= Radio and Juliet =

Ballet

Radio and Juliet is an hour long ballet setup in 2005 for the Slovenian company Ballet Maribor in Slovenia. It was directed by Romanian dancer and choreographer Edward Clug. The ballet is a rendition of William Shakespeare's Romeo and Juliet set to the music of Radiohead, from their albums OK Computer and Kid A. Since 2005 Radio and Juliet has guested in the Netherlands, Italy, Singapore, Korea, Israel, Canada, United States, Russia, Ukraine, Brazil, Serbia and Croatia. It has also been set on the companies of Bucharest National Theater and Kyiv National Opera. On 15 September 2012, the 100th performance was celebrated on the old stage of the Maribor Opera house.
The ballet premiered in the United States in 2008 at the Pittsburgh International Festival of Firsts at the Byham Theater. The last performance has been in Limassol in February 2026, the next is in Dortmund in May 2026.

Noted for the ballet's choreography and simplicity, Radio and Juliet represents a modernized interpretation of Shakespeare. As stated by Edward Clug, "You could call this quite a twisted version... My intention was not to retell the story but offer the audience an experience from a different perspective."

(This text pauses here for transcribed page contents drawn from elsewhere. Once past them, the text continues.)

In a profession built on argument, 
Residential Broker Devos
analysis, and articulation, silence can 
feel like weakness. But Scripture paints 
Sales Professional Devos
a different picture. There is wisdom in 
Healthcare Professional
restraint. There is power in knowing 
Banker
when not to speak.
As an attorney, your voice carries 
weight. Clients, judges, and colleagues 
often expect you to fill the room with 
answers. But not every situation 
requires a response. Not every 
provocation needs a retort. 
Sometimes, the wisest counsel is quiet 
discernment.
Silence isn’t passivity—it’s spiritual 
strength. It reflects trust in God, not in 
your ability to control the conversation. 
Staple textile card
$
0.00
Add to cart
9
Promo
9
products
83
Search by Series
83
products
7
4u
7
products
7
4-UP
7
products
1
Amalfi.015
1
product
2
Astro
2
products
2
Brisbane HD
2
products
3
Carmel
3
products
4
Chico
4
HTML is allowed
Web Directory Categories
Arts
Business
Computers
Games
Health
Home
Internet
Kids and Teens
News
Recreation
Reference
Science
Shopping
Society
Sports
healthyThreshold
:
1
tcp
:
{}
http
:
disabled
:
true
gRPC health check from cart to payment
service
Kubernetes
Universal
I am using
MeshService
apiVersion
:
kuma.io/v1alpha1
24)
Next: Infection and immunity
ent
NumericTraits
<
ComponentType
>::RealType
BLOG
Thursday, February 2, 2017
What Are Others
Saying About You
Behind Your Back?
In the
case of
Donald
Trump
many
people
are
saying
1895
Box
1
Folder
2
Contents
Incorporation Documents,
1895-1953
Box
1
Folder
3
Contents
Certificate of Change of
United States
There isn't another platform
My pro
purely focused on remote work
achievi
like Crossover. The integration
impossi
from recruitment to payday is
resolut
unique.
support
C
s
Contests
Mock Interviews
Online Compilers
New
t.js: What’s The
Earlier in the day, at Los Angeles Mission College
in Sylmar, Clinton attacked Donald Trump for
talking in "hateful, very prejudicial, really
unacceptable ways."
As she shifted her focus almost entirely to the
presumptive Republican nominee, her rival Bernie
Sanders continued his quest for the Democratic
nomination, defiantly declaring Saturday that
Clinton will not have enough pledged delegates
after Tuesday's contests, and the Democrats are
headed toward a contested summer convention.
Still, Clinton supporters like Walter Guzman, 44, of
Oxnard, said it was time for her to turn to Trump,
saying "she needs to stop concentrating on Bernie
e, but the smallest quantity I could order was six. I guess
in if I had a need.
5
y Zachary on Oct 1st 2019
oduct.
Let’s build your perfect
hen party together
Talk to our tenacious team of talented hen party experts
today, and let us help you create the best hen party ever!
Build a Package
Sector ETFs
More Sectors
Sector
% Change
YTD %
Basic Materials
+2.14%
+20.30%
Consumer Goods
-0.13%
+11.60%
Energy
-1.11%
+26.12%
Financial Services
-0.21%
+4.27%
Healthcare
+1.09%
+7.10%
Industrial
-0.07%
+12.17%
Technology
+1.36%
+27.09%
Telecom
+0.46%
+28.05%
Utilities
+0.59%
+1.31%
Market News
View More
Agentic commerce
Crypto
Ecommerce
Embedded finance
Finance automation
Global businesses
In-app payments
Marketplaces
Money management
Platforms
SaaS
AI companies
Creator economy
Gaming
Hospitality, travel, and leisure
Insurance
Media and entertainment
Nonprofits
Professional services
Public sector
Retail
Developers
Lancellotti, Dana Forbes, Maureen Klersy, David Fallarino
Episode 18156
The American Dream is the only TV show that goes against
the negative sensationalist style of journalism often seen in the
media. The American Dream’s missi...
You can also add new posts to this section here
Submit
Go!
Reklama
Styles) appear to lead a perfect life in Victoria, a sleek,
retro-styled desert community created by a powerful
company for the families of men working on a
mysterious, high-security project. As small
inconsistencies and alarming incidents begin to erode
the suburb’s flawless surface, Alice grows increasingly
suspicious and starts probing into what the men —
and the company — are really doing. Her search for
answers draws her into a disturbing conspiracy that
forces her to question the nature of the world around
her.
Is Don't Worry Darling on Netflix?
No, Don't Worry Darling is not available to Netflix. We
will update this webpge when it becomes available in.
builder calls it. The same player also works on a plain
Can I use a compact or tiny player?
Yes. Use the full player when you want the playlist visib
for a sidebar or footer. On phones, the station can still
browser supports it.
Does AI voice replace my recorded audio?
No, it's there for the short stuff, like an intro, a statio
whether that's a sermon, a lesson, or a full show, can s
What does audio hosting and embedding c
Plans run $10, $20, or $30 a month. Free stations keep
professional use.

==Modernized Shakespeare==
The scenes and structure of the ballet do not match the original Romeo and Juliet written by Shakespeare. However, the conflict between the Capulets and Montagues and the masquerade ball scenes are included. The ballet begins with Juliet waking up from her deathlike coma to Romeo being gone and continues through her flashbacks. The ballet also uses video effects that zoom in on specific body parts of the cast during their performance. Every scene is a recanted memory of Juliet's. The play focuses on Juliet's perspective rather than the original storyline of the conflict between families. Juliet also does not take her own life like in the original play, as Edward Clug wanted to show her perspective after choosing to live rather than kill herself once she discovers Romeo dead; instead of Romeo drinking poison after thinking Juliet has killed herself, he eats a lemon.

==Major cast==
- Bojana Nenadovic Otrin (cast on Premiere) and Tijuana Krizman-Hudernik as Juliet
- Eugen Dobrescu (cast on Premiere) and Matjaz Marin as Romeo
- Christian Guerematchi/Edward Clug as Mercutio

There are four other male dancers. The outfits worn by the cast are simple, the men wear suits without shirts and Juliet wears a corset. During the masquerade ball scene, the men wear surgical masks.

==Music==
The entire score of the ballet are songs performed by the British rock band Radiohead. Most of the music is taken from albums OK Computer and Kid A. The robotic voice from the album OK Computer matches the robotic choreography and is used for a solo by Juliet. The ballet uses 11 Radiohead songs including "Fitter Happier," "Bullet Proof... (I Wish I Was)," "Idioteque," "How to Disappear Completely", and "Like Spinning Plates."

The songs are used to create an atmosphere. The lyrics sometimes match the scene that is taking place like "Bullet Proof... (I Wish I Was)" during Mercutio's death scene. The song lyrics reinforce the fundamental element of the love story, struggling with relationships, however, the music is more important to the story as Edward Clug says, "There are moments when the story meets the lyrics, but that was not really the point. It's the overall emotion they create in their music."

The ballet includes the song "Exit Music (For a Film)" from the album OK Computer which was originally created for the 1996 film Romeo + Juliet starring Leonardo DiCaprio and Claire Danes. The song appeared in the closing credits of the film but not on the soundtrack recording.

===Choreography===
The choreography is made up of sharp body movements. This is supposed to symbolize that love and romance have been affected by "the cold hand of mechanization." Common movements include the arching of the torso, the bending of the wrists paired with elbow motions, and stabbing motions of the feet and legs. The choreography includes twitching and jerking motions which give the appearance of robots on stage.

The scenes are structured in a way so that the characters move in a series of steps. First, they begin with head movements, then the body lifts, then the characters weave in and out one another where pairing and partnered dancing takes place. Twitching continues throughout the dance. When Mercutio dies, the last thing he does is twitch. This is the same for the final scene of the dance, Juliet executes slight head twitches over Romeo's dead body.